_Texto mostrado:_

▬▬▬▬▬▬

La máquina del
tiempo de Wes Anderson
Por
Leandro Arteaga
El colega, amigo, Emilio Bellon supo decir a este
cronista que Un reino bajo la luna es
un “reencuentro con los rompecabezas olvidados en un desván de recuerdos”.
Porque, presume quien escribe, hay siempre una pieza faltante que, por
fundacional, viene al rescate cada vez que se la llama y –a la manera del “rosebud”
wellesiano- articula, desarticula, rearticula, toda vida; esto es, la infancia.
La última película de Wes Anderson (Los excéntricos Tenembaums, Vida acuática, Viaje a Darjeeling) es una invitación al mundo de la niñez, teñido
con algo de infancia, también con una pizca apenas de adolescencia. El marco
está dado por una isla, plena década de los años ’60, entre dos niños de diez
años que elijen dejar sus hogares (familia en un caso, la comunidad boy-scout
en el otro) para encontrarse entre ellos y lejos de los demás, en una aventura
de compañía, de deseo, de vida.
Anderson conoce un derrotero en su obra que le ha
vuelto más y más sensible, si bien no por ello de una estética menos distante.
Es decir, la poética de su cine lo vuelve alguien casi inasible, imprevisible,
con un sentido del humor –que es una concepción de mundo- que desajusta al
espectador más avezado. Si bien esto ya no es algo que necesariamente sorprenda,
no deja de ser una experiencia peculiar volver a asistir a su mundo de acciones
contenidas, réplicas raras, reacciones absurdas. La acción “contenida” viene
dada por la precisión de la puesta en escena: nada librado al azar, cada gesto,
decorado, color y angulación, enuncian un control obsesivo por la forma. Esta
forma es, desde cada plano, una especie de ladrillo desde el que se construye
la película.

▬▬▬▬▬▬

Datos de coordenadas de puntos clave:

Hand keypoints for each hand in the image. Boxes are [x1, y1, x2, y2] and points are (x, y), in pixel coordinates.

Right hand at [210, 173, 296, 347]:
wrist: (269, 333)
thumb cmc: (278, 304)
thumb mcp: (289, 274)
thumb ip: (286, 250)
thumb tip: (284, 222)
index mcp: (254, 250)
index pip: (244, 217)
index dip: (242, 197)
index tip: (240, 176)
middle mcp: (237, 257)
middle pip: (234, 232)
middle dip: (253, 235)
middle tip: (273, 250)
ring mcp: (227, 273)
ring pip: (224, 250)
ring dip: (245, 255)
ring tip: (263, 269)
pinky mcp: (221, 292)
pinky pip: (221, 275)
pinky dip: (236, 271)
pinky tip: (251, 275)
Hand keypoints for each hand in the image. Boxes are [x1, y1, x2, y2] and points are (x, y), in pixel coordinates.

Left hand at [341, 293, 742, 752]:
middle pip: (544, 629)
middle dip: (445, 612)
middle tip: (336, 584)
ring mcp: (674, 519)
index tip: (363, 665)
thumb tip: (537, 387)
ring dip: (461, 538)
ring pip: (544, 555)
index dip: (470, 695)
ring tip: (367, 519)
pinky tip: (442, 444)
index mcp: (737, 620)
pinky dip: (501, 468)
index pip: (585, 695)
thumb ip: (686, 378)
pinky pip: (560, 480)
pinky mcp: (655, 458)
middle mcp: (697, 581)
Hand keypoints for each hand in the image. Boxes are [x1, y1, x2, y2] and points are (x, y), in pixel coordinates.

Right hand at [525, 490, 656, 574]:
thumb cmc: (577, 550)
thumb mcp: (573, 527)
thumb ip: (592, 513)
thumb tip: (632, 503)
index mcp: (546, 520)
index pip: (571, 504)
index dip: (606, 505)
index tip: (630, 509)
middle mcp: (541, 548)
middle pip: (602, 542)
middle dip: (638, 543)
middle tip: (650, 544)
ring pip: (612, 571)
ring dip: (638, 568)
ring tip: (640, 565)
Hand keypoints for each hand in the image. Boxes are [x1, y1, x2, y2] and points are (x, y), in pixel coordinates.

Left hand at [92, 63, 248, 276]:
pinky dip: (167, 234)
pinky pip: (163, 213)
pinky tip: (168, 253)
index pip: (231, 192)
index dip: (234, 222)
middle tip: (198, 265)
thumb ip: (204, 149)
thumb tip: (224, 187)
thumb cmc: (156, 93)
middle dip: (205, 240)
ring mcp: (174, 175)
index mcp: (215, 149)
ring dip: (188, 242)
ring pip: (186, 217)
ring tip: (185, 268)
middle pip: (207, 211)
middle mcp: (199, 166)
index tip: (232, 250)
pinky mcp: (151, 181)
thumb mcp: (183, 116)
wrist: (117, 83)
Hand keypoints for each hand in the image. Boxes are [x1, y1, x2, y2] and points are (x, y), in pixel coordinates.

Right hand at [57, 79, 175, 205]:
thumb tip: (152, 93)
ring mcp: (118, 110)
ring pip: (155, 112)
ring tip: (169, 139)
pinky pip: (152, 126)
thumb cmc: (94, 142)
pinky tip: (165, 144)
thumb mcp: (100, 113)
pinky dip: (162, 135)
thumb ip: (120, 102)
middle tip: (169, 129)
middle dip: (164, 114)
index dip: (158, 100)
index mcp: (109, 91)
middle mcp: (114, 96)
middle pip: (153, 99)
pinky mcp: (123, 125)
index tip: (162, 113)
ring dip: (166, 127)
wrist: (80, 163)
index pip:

▬▬▬▬▬▬

_Completa lo siguiente:_
A. ¿Qué películas anteriores de Wes Anderson menciona entre paréntesis la reseña sobre su cine?
B. Transcribe literalmente el pasaje de la reseña sobre el cine de Wes Anderson que va desde "Porque, presume quien" hasta "es, la infancia.", ambos incluidos.

_Respuestas por tarea:_
A. Los excéntricos Tenembaums, Vida acuática y Viaje a Darjeeling.

B.
Porque, presume quien escribe, hay siempre una pieza faltante que, por
fundacional, viene al rescate cada vez que se la llama y –a la manera del “rosebud”
wellesiano- articula, desarticula, rearticula, toda vida; esto es, la infancia.